*How to complete this task:* Wherever a line in the records contains the word "removed", return that line.

*Task data:*
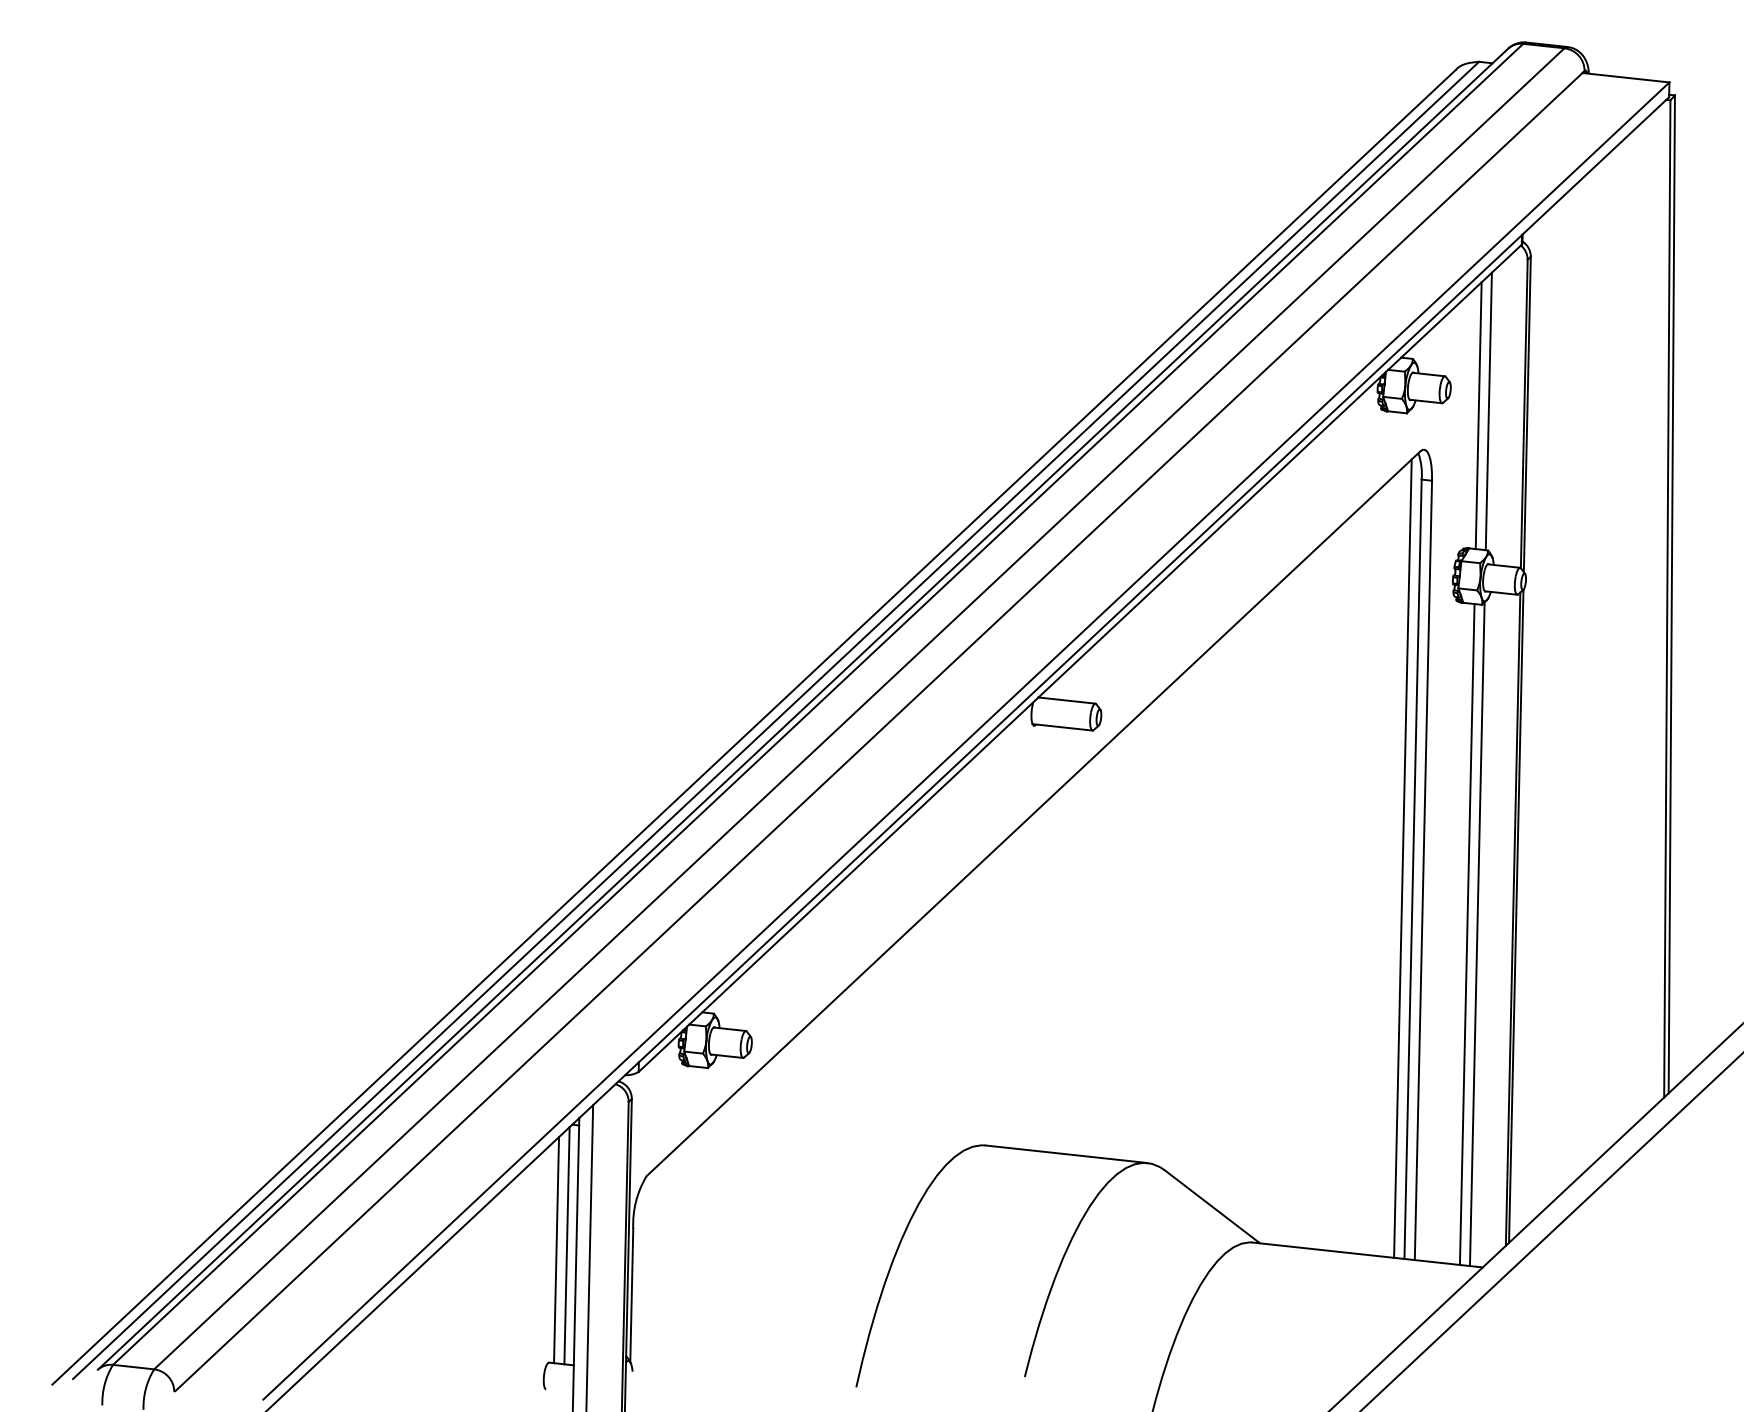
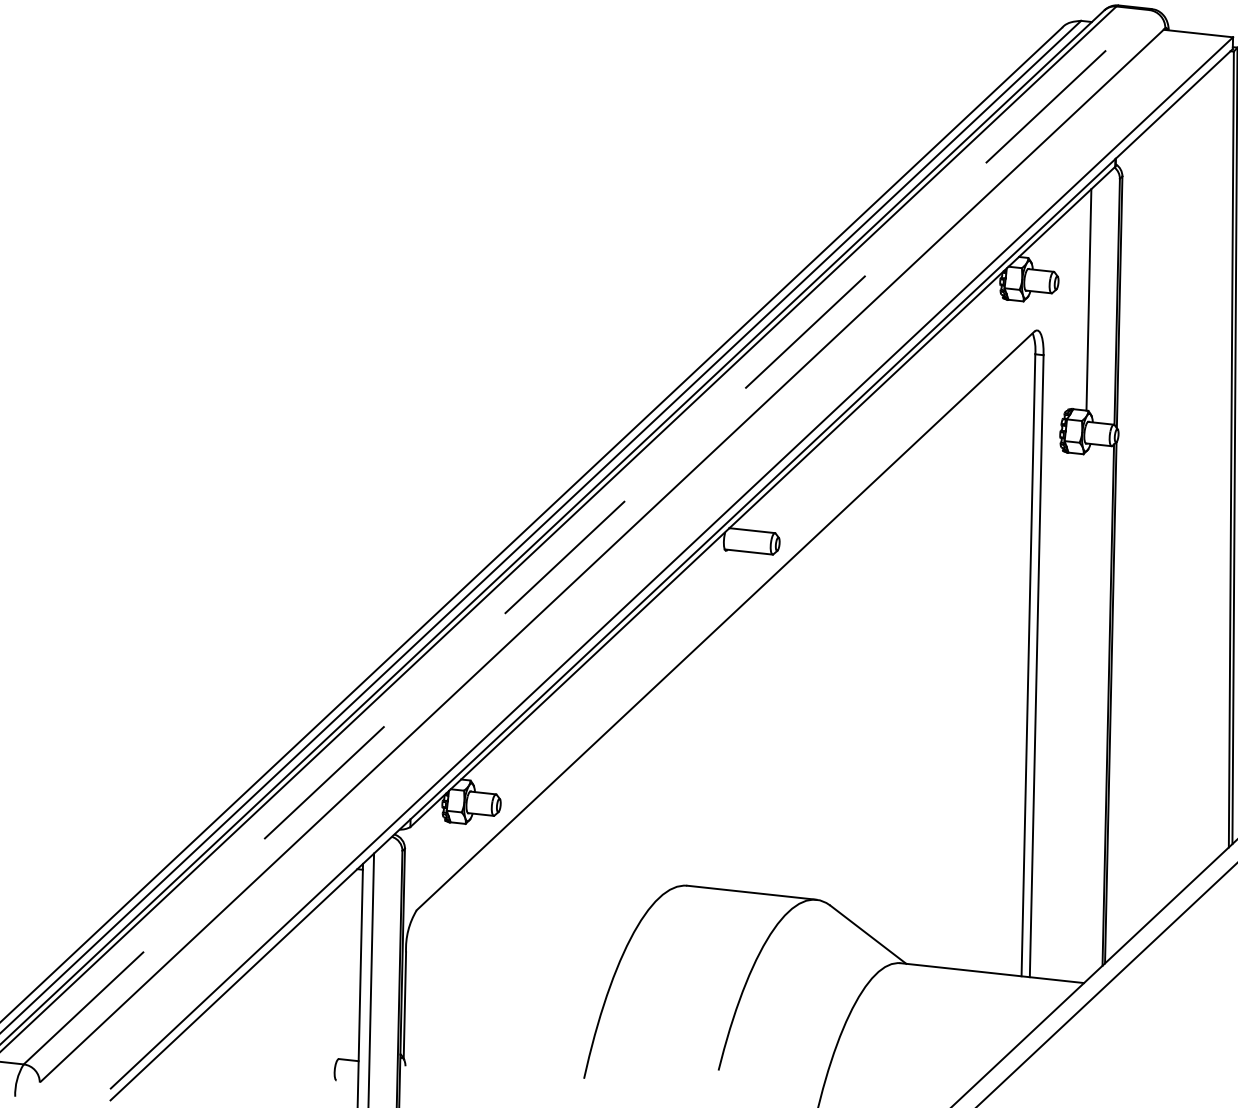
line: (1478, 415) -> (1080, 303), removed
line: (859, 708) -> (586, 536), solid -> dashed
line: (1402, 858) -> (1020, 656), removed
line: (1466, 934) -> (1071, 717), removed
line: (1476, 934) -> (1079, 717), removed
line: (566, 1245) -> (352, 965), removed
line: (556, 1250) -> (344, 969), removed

*Response to the task:*
line: (1478, 415) -> (1080, 303), removed
line: (1402, 858) -> (1020, 656), removed
line: (1466, 934) -> (1071, 717), removed
line: (1476, 934) -> (1079, 717), removed
line: (566, 1245) -> (352, 965), removed
line: (556, 1250) -> (344, 969), removed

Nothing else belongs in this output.